Daisy Meyer’s Party Girl, screening in Alamo Drafthouse’s Cherry Bomb series, is pure inflection. The film’s vague gestures toward plot — a friend’s DJ career, threat of eviction, budding romance with a falafel vendor — are mere structural support for its snapshot of 1995 downtown New York.

This was lost on critics, who disparaged the film’s club scenes and library specifics as distractions from a weak story. But style is the substance here, and Party Girl’s attention to detail is what made it a cult classic. Lady Bunny frets over a lost earring on the stairs, coworkers snip over grad programs, and white upstarts “sticking toothpicks in falafel” successfully rebrand it to future gentrifiers. Most importantly, the film’s sound designer was New York nightlife fixture Bill Coleman, who put together an amazing soundtrack for a movie where music isn’t the main focus (the inverse of films about DJs that aren’t documentaries).

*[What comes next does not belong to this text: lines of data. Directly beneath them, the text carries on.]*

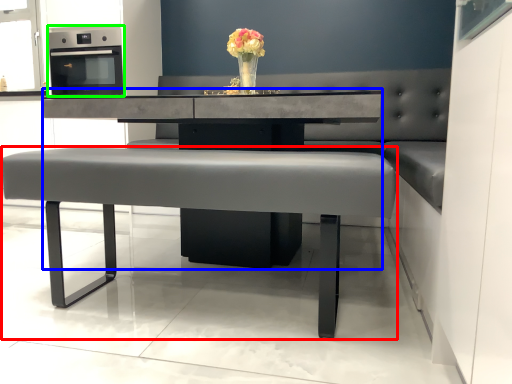
Question: Considering the real-world distances, which object is farthest from table (highlighted by a red box)? round table (highlighted by a blue box) or appliance (highlighted by a green box)?

Choices:
 (A) round table
 (B) appliance

Answer: (B)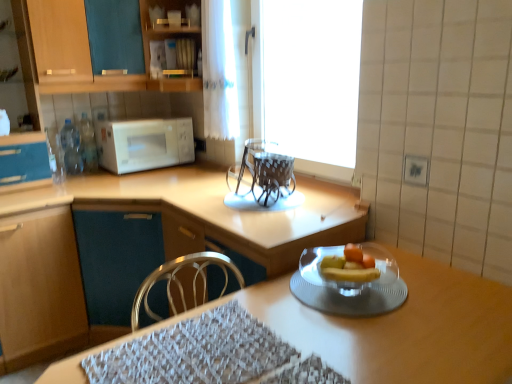
Locate an element on the screen. The height and width of the screenshot is (384, 512). wooden cabinet at upper left, acting as the 3th cabinetry starting from the bottom is located at coordinates pos(89,49).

Party Girl hearkens back to a time when making the scene was life (unlike today, where it’s but one step in larger personal branding schemes). Youths will enjoy fascinating glimpses of analogue history like pulling crates, card catalogues, and dialing a number — from memory — on a rotary phone.

The last feat’s performed by Mary (Parker Posey), a fashionable scenester with that specific 23-year-old blend of confidence, self-absorption, impatience and doubt, filtered through Posey’s kitschy bravado. What’s up? The rent, and it’s too high. After getting arrested throwing a house party to avoid eviction, Mary needs a job and a focus. Her godmother Judy (Meyer’s mom Sasha von Scherler, convincingly radiating a civil servant’s frustration) could hook her up, but libraries are so demode and Judy thinks, not incorrectly, Mary’s too flaky.

Swanning down Lafayette street in 90s high fashion and breezily flitting through clubs, Posey’s screwball comedienne energy carries the film. The most 90s touch of all is Mary ultimately swapping influencer status to accrue student debt, two generations ahead of her own good.